El sábado pasado, durante un largo instante, nuestra ciudad se convirtió en el escenario de un hermoso testimonio de amor a la humanidad. Un grito de rebeldía frente a la decadencia moral que atiza el egoísmo y la insolidaridad hasta convertir “el odio al diferente” en un código ético respetable.
“No, digamos no, nosotros no somos de este mundo”. Como sumidos en un dramático retorno al pasado más tenebroso, es imposible no evocar canciones que entonces fueron himno.
La marcha para rendir homenaje a las quince personas que murieron en la playa del Tarajal, hace un año, ahogados, asfixiados y exhaustos, a los pies de la arrogancia militarizada de Occidente, revestida de su versión más cruel; resultó un acto tan emotivo como fecundo.
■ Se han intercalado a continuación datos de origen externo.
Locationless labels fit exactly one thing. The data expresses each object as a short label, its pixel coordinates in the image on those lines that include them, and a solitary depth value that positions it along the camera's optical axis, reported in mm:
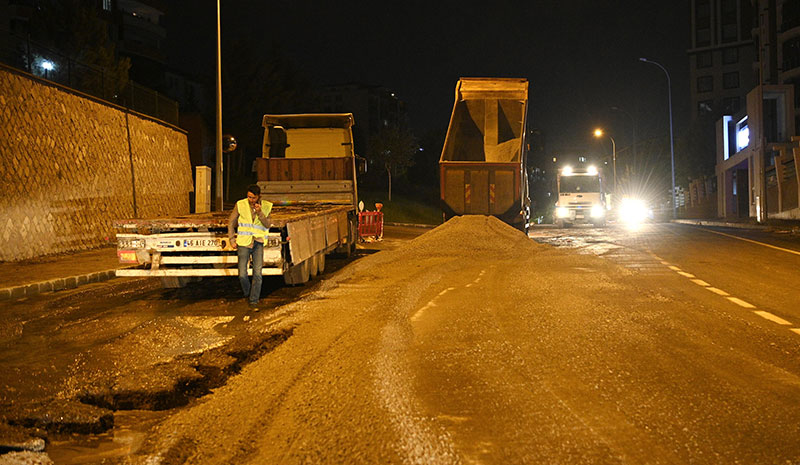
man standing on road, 10680
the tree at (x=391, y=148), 58375
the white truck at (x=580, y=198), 37656
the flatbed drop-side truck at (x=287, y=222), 11188
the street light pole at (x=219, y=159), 22516
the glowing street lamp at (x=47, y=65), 20953
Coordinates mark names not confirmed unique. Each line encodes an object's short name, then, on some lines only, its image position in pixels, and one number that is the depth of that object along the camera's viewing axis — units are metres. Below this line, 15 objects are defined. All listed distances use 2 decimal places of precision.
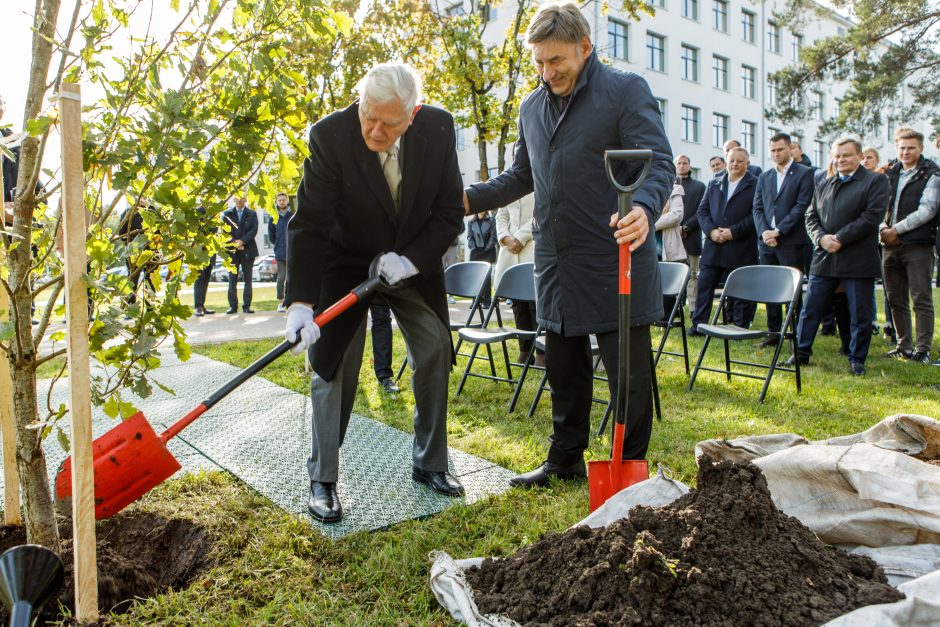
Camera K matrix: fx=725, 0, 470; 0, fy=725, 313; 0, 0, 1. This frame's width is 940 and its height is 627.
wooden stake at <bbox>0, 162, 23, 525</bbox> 2.60
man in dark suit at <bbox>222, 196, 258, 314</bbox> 11.87
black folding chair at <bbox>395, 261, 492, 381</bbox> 6.16
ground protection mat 3.32
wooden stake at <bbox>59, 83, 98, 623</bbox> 1.90
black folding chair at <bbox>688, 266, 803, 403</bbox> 5.42
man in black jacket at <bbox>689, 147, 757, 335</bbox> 7.83
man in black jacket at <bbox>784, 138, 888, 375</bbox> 6.31
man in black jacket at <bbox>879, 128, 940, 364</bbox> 6.67
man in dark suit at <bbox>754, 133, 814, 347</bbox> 7.35
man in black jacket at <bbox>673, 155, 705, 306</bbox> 9.27
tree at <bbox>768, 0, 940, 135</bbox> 15.73
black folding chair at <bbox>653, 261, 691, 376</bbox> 5.66
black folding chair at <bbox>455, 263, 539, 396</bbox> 5.32
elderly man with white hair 3.11
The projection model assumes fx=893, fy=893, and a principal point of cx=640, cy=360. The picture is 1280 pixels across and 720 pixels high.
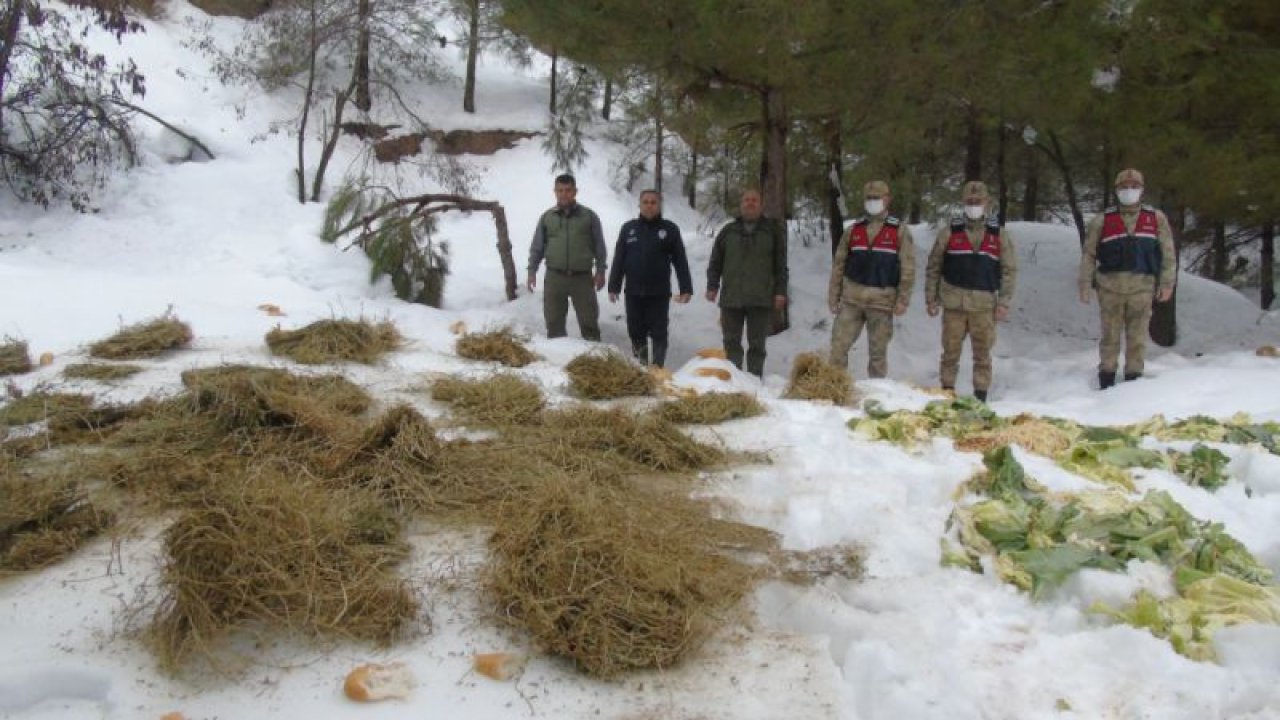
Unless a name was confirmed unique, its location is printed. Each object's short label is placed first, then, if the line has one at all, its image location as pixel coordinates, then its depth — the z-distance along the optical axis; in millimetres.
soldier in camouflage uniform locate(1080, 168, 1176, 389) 6621
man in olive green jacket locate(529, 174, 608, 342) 7141
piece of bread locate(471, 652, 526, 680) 2332
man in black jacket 7031
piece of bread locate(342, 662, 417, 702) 2207
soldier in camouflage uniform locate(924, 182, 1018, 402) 6570
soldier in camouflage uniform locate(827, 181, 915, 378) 6574
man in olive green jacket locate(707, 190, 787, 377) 6918
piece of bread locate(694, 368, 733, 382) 6125
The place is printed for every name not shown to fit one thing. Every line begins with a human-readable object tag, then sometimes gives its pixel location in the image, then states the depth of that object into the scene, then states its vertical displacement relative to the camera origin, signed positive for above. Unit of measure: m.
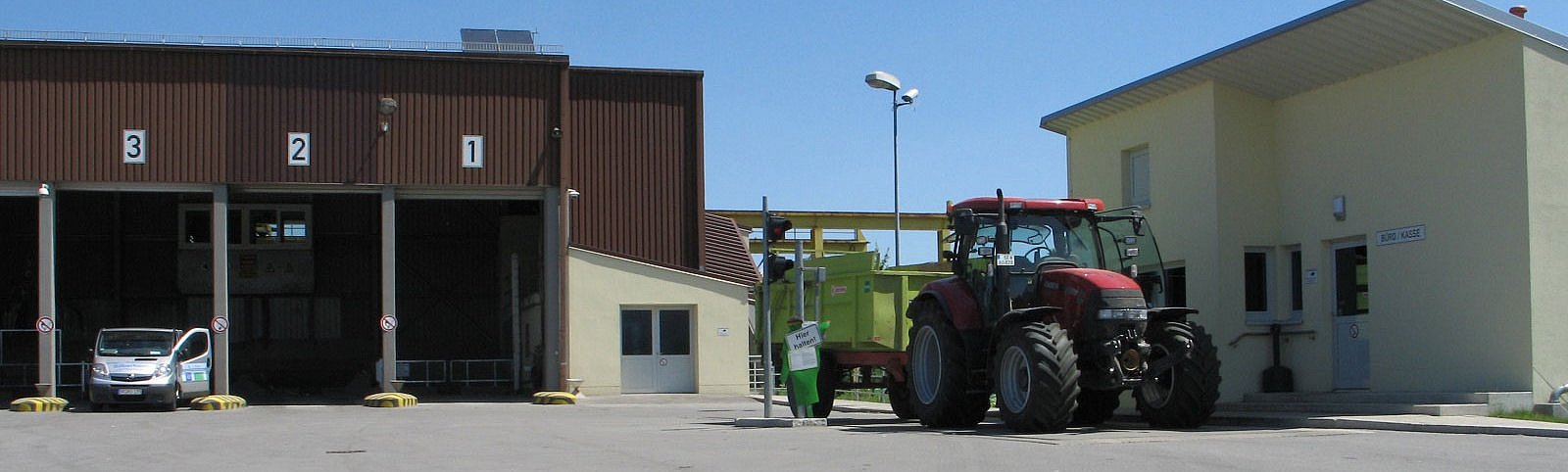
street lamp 27.47 +3.77
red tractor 14.32 -0.38
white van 25.14 -1.11
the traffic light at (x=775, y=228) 18.11 +0.76
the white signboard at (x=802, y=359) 17.59 -0.77
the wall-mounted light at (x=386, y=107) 27.38 +3.40
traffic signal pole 17.91 -0.76
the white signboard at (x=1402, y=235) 17.52 +0.57
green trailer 17.66 -0.34
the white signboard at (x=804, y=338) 17.42 -0.52
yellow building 16.09 +1.15
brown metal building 27.03 +2.09
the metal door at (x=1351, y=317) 18.73 -0.39
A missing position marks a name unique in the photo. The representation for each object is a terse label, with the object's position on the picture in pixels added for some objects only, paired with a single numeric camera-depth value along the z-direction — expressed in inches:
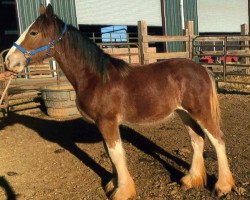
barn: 586.8
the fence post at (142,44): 417.7
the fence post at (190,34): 480.7
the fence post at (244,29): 539.8
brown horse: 155.3
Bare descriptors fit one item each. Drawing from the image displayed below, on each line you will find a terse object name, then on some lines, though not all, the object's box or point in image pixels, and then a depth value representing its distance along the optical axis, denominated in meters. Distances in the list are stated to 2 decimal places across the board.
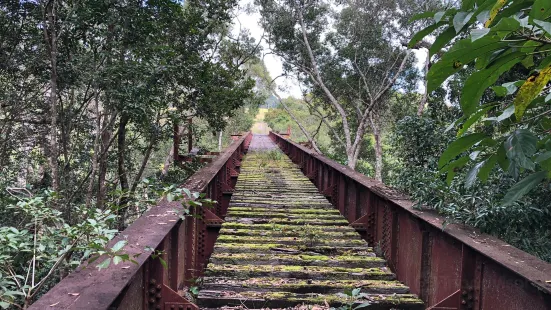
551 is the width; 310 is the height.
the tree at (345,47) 22.20
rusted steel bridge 2.09
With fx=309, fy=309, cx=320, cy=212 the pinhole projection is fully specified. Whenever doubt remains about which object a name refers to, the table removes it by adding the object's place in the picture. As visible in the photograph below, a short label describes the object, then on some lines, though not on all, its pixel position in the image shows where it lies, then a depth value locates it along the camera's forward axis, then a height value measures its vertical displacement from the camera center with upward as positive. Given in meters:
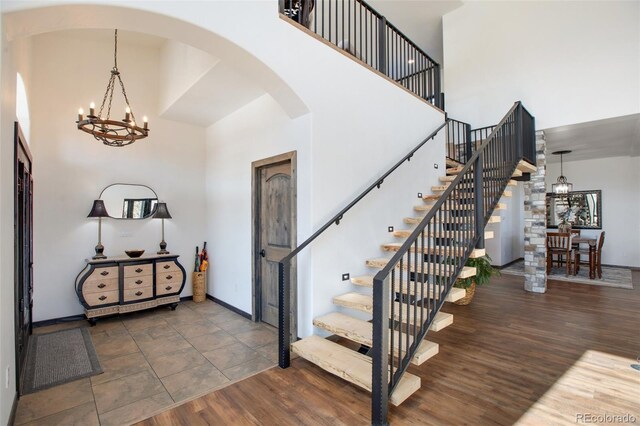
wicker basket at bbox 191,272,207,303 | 5.09 -1.21
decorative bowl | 4.43 -0.57
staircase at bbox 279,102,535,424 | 1.99 -0.71
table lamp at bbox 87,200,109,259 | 4.27 +0.00
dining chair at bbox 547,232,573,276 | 6.78 -0.70
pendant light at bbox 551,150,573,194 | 7.59 +0.73
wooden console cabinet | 4.01 -0.98
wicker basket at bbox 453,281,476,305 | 4.70 -1.27
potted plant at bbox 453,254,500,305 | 4.57 -0.92
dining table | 6.67 -0.98
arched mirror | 4.58 +0.20
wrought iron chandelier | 3.02 +0.94
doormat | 2.68 -1.45
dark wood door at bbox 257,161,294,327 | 3.75 -0.20
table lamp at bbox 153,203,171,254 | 4.80 -0.02
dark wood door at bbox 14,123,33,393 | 2.34 -0.33
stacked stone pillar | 5.64 -0.28
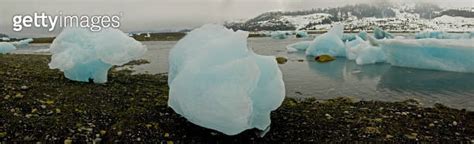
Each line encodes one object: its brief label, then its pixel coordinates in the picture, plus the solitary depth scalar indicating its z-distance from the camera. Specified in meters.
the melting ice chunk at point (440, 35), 40.09
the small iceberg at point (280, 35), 81.94
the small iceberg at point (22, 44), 69.56
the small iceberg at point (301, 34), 80.75
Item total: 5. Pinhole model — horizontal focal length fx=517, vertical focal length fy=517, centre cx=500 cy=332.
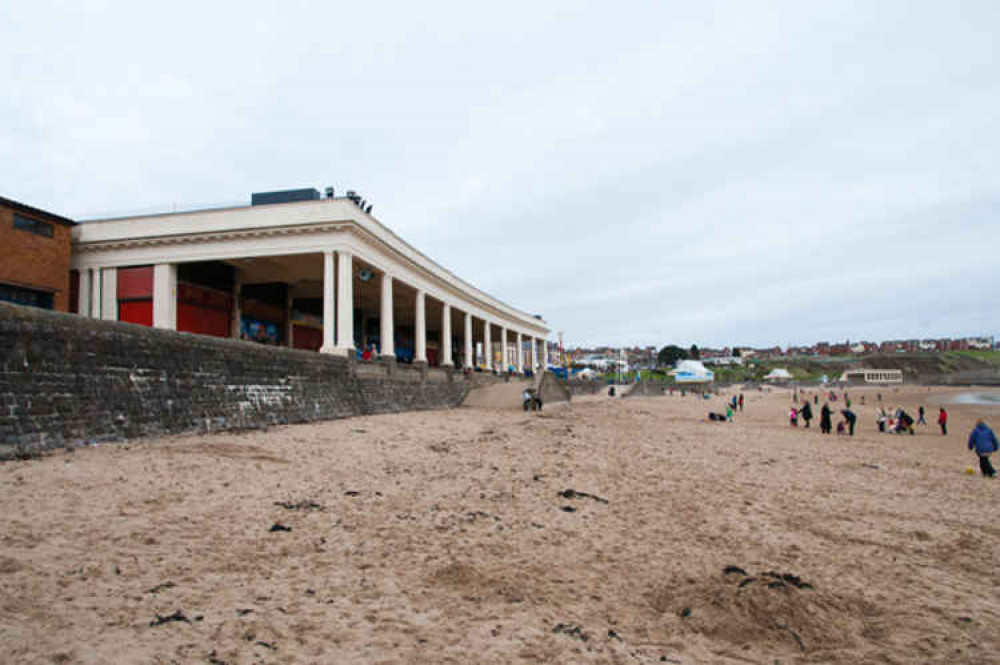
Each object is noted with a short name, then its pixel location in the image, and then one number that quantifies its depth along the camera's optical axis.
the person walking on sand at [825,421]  22.73
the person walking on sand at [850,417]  21.27
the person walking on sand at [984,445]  12.20
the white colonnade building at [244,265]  23.91
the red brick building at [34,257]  19.92
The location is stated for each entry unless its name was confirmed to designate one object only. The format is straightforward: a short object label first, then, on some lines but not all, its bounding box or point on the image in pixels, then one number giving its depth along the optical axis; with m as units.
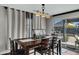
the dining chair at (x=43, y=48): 2.42
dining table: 2.37
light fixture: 2.39
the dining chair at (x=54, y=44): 2.48
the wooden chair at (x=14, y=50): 2.33
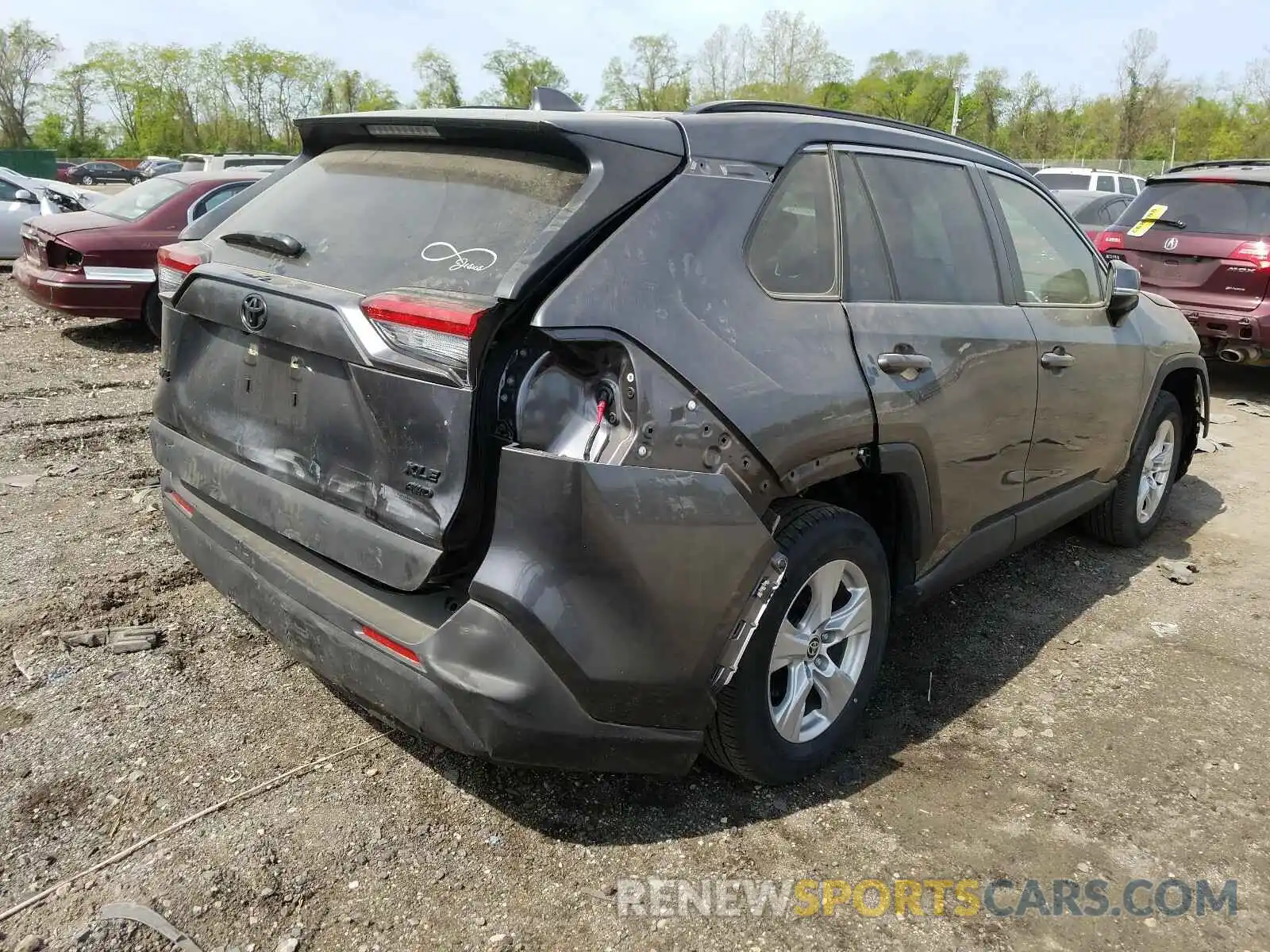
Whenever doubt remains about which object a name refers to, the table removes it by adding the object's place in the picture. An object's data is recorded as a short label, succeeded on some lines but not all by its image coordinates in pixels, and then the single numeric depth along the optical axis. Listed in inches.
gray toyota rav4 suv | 87.9
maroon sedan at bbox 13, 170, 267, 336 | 328.5
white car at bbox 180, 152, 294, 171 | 563.8
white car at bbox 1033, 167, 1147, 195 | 738.2
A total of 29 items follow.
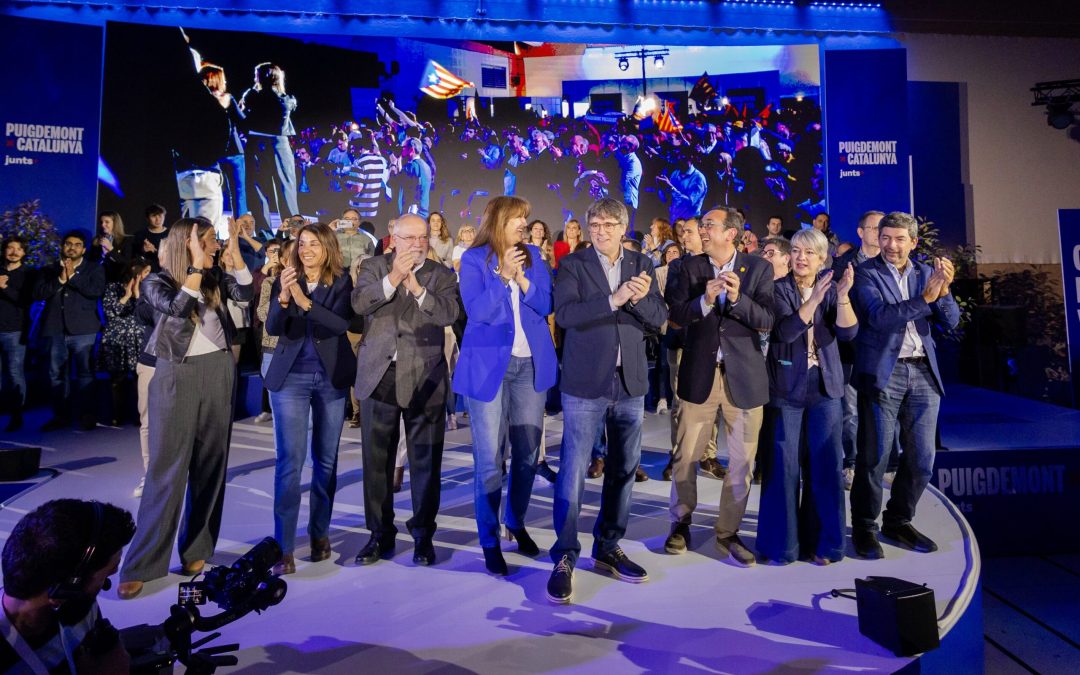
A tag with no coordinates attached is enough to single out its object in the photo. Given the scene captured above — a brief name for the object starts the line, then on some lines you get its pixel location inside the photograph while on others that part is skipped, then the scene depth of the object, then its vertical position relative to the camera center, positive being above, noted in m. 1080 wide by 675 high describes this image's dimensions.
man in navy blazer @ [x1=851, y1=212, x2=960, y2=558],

El clamor de un conmovedor “nunca más”, germinará. Por respeto al honor y la memoria de todos los que han perdido injustamente la vida frente a la codicia, lo haremos perdurar. Quiero hacer pública mi admiración por todas las personas que se desplazaron de otros lugares de nuestro país sin más recompensa que la satisfacción personal de defender un ideal. Y mi más efusivo reconocimiento a todos los ceutíes (cada vez más) que no se dejan intimidar por la tiranía del pensamiento único que domina con extrema ferocidad este pueblo. Centenares de personas muy diversas, fundidas en un anhelo infinito de justicia y solidaridad, se convirtieron en la viva expresión del más profundo sentimiento de igualdad entre todos los seres humanos. Pudieron ser muchos más. Los que habitualmente protestan enfurecidos por la imagen que a menudo se difunde de Ceuta, perdieron una buena oportunidad de potenciar con su presencia una “Ceuta comprometida con los derechos humanos”. Prefirieron quedarse en casa. Quizá hacía frío. En el alma.
Me sentí muy orgulloso de formar parte de aquella manifestación. Mientras caminaba, recordaba aquella frase del periodista Jacob Riis: “Cuando nada parece ser de ayuda, miro a un picapedrero golpeando la roca tal vez hasta cien veces sin que aparezca ni una sola grieta. Sin embargo, al golpe 101, la rompe en dos. Sé que no fue ese último golpe el que la partió, sino todos los anteriores”. No llegaremos a ver un mundo sin fronteras y exento de racismo. Pero llegará un día en que se romperá la piedra. Cada golpe por liviano que sea, la romperá. Y todo habrá merecido la pena. Esta firme convicción es un eficaz antídoto contra la indolencia. Nos hace fuertes, infatigables, inmunes al insulto y al desprecio. Aunque por momentos uno se sienta como atropellado por un imparable alud de maldad que se antoja insuperable.
Ya de vuelta al fango de mezquindad, en que han convertido la vida pública en nuestra ciudad, nos tenemos que enfrentar, de nuevo, a los ataques de los infames profetas del odio, que se obcecan en perpetuar los privilegios de unos (pocos) a costa de la vida de otros (muchos) si es necesario. No escatiman medios (y tienen muchos) ni método para ello. El poder político (detentado por el PP), responsable único y directo de los sucesos del Tarajal, se esconde como un vil cobarde tras la Guardia Civil, planteando a la sociedad un dilema falso: “O los derechos humanos, o la Guardia Civil”. Truco de trileros de ínfima talla moral. Ninguno de los convocantes, ninguno de los asistentes, ha cuestionado a la Guardia Civil, ni ha puesto en duda su merecido prestigio entre la ciudadanía. Apoyar a la Guardia Civil no puede significar avalar todas las acciones de cada uno de sus integrantes en cada situación. Eso es sencillamente una estupidez. Lo que se repudia con la máxima contundencia posible, son unos hechos muy concretos, perpetrados por efectivos de la Guardia Civil, que cumplían las órdenes recibidas. Ninguna persona decente puede aceptar que en su nombre, portando en el brazo la bandera que a todos nos representa, se disparen bolas de goma a personas desvalidas, ateridas de frío, que nadan torpemente en la oscuridad intentando alcanzar la orilla… hasta dejarlos morir. No, no y mil veces, no. Estos hechos deben ser esclarecidos y juzgados con rigor. No hay otra salida digna.